Exercise details ->
Write down every one of the rows below, character for character, keeping each line as it is.

Input ->
★ ★ ★
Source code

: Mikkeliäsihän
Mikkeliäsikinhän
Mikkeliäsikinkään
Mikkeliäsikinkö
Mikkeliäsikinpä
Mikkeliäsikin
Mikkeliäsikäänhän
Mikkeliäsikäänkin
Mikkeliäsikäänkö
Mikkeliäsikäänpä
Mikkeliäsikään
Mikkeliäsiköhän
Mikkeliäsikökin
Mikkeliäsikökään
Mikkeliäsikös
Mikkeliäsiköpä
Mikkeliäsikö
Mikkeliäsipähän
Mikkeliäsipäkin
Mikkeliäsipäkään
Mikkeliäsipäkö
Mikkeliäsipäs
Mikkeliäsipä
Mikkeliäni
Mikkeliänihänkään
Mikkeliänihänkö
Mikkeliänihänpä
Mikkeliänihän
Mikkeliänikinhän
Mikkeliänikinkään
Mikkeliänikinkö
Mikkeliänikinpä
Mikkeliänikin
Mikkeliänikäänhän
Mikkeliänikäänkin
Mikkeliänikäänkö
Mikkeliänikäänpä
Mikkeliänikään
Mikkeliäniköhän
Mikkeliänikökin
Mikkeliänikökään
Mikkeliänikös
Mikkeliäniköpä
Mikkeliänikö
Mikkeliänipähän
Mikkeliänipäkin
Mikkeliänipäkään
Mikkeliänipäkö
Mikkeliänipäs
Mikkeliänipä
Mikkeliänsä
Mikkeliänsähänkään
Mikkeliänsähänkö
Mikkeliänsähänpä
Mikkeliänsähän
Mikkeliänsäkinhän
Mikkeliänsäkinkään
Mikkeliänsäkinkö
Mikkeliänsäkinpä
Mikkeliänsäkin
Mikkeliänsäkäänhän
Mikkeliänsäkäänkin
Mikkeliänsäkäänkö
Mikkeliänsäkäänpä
★ ★ ★
Answer to this task ->
Source code

: Mikkeliäsihän
Mikkeliäsikinhän
Mikkeliäsikinkään
Mikkeliäsikinkö
Mikkeliäsikinpä
Mikkeliäsikin
Mikkeliäsikäänhän
Mikkeliäsikäänkin
Mikkeliäsikäänkö
Mikkeliäsikäänpä
Mikkeliäsikään
Mikkeliäsiköhän
Mikkeliäsikökin
Mikkeliäsikökään
Mikkeliäsikös
Mikkeliäsiköpä
Mikkeliäsikö
Mikkeliäsipähän
Mikkeliäsipäkin
Mikkeliäsipäkään
Mikkeliäsipäkö
Mikkeliäsipäs
Mikkeliäsipä
Mikkeliäni
Mikkeliänihänkään
Mikkeliänihänkö
Mikkeliänihänpä
Mikkeliänihän
Mikkeliänikinhän
Mikkeliänikinkään
Mikkeliänikinkö
Mikkeliänikinpä
Mikkeliänikin
Mikkeliänikäänhän
Mikkeliänikäänkin
Mikkeliänikäänkö
Mikkeliänikäänpä
Mikkeliänikään
Mikkeliäniköhän
Mikkeliänikökin
Mikkeliänikökään
Mikkeliänikös
Mikkeliäniköpä
Mikkeliänikö
Mikkeliänipähän
Mikkeliänipäkin
Mikkeliänipäkään
Mikkeliänipäkö
Mikkeliänipäs
Mikkeliänipä
Mikkeliänsä
Mikkeliänsähänkään
Mikkeliänsähänkö
Mikkeliänsähänpä
Mikkeliänsähän
Mikkeliänsäkinhän
Mikkeliänsäkinkään
Mikkeliänsäkinkö
Mikkeliänsäkinpä
Mikkeliänsäkin
Mikkeliänsäkäänhän
Mikkeliänsäkäänkin
Mikkeliänsäkäänkö
Mikkeliänsäkäänpä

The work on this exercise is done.